- Born: 30 November 1978 (age 47) Brighton, England
- Education: Trinity College, Cambridge
- Known for: Contributions to combinatorial design theory
- Awards: European Prize in Combinatorics (2009) Whitehead Prize (2015)
- Scientific career
- Fields: Mathematics
- Workplaces: California Institute of Technology Queen Mary, University of London University of Oxford
- Doctoral advisor: Benny Sudakov

= Peter Keevash =

British mathematician (born 1978)

Peter Keevash (born 30 November 1978) is a British mathematician, working in combinatorics. He is a professor of mathematics at the University of Oxford and a Fellow of Mansfield College.

== Early years ==
Keevash was born in Brighton, England, but mostly grew up in Leeds. He competed in the International Mathematical Olympiad in 1995. He entered Trinity College, University of Cambridge, in 1995 and completed his B.A. in mathematics in 1998. He earned his doctorate from Princeton University with Benny Sudakov as advisor. He took a postdoctoral position at the California Institute of Technology before moving to Queen Mary, University of London as a lecturer, and subsequently professor, before his move to Oxford in September 2013.

== Mathematics ==
Keevash has published many results in combinatorics, particularly in extremal graph and hypergraph theory and Ramsey Theory.

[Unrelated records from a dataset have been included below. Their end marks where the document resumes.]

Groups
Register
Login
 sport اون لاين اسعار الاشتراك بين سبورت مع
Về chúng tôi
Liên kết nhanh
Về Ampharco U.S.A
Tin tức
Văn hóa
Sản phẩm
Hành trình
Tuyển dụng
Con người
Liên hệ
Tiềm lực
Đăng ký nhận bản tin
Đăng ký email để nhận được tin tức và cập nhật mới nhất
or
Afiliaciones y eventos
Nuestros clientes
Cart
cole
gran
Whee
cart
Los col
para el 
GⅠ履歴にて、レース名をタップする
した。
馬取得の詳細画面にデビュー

In joint work with Tom Bohman he established the best-known lower bound for the off-diagonal Ramsey Number $R(3,k)$, namely $R(3,k) \geq \left(\frac{1}{4} - o(1)\right)\frac{k^2}{\log k}.$ (This result was obtained independently at the same time by Fiz Pontiveros, Griffiths and Morris.)

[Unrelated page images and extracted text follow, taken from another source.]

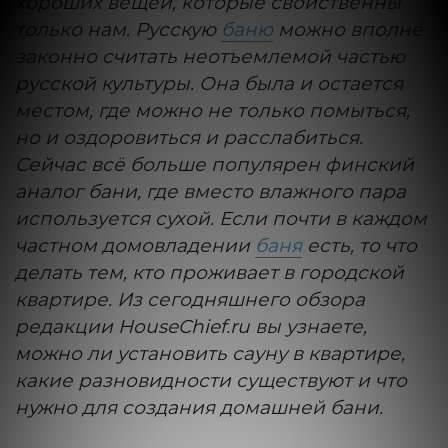
хороших вещей, которые свойственны
только нам. Русскую
баню
можно вполне
законно считать неотъемлемой частью
русской культуры. Она была и остается
местом, где можно не только помыться,
но и оздоровиться и расслабиться.
Сейчас всё больше популярен финский
аналог бани, где вместо влажного пара
используется сухой. Если почти в каждом
частном домовладении
баня
есть, то что
делать тем, кто проживает в городской
квартире. Из сегодняшнего обзора
редакции HouseChief.ru вы узнаете,
можно ли установить сауну в квартире,
какие разновидности существуют и что
нужно для создания домашней бани.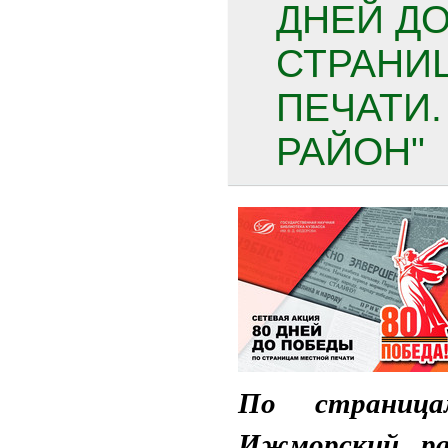
ДНЕЙ ДО
СТРАНИ
ПЕЧАТИ
РАЙОН"
По страница
Ижморский ра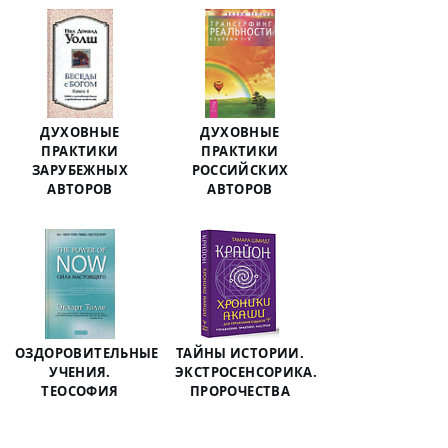
ДУХОВНЫЕ
ДУХОВНЫЕ
ПРАКТИКИ
ПРАКТИКИ
ЗАРУБЕЖНЫХ
РОССИЙСКИХ
АВТОРОВ
АВТОРОВ
ОЗДОРОВИТЕЛЬНЫЕ
ТАЙНЫ ИСТОРИИ.
УЧЕНИЯ.
ЭКСТРОСЕНСОРИКА.
ТЕОСОФИЯ
ПРОРОЧЕСТВА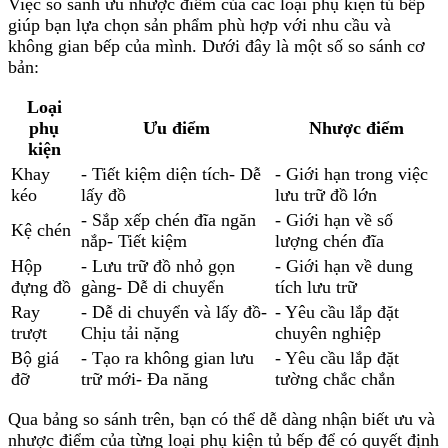
Việc so sánh ưu nhược điểm của các loại phụ kiện tủ bếp
giúp bạn lựa chọn sản phẩm phù hợp với nhu cầu và
không gian bếp của mình. Dưới đây là một số so sánh cơ
bản:
Loại
phụ
Ưu điểm
Nhược điểm
kiện
Khay
- Tiết kiệm diện tích- Dễ
- Giới hạn trong việc
kéo
lấy đồ
lưu trữ đồ lớn
- Sắp xếp chén đĩa ngăn
- Giới hạn về số
Kệ chén
nắp- Tiết kiệm
lượng chén đĩa
Hộp
- Lưu trữ đồ nhỏ gọn
- Giới hạn về dung
đựng đồ
gàng- Dễ di chuyển
tích lưu trữ
Ray
- Dễ di chuyển và lấy đồ-
- Yêu cầu lắp đặt
trượt
Chịu tải nặng
chuyên nghiệp
Bộ giá
- Tạo ra không gian lưu
- Yêu cầu lắp đặt
đỡ
trữ mới- Đa năng
tường chắc chắn
Qua bảng so sánh trên, bạn có thể dễ dàng nhận biết ưu và
nhược điểm của từng loại phụ kiện tủ bếp để có quyết định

On 15 January 2014, he released a preprint establishing the existence of block designs with arbitrary parameters, provided only that the underlying set is sufficiently large and satisfies certain obviously necessary divisibility conditions. In particular, his work provides the first examples of Steiner systems with parameter t ≥ 6 (and in fact provides such systems for all t).

In 2018, he was an invited speaker at the International Congress of Mathematicians in Rio de Janeiro.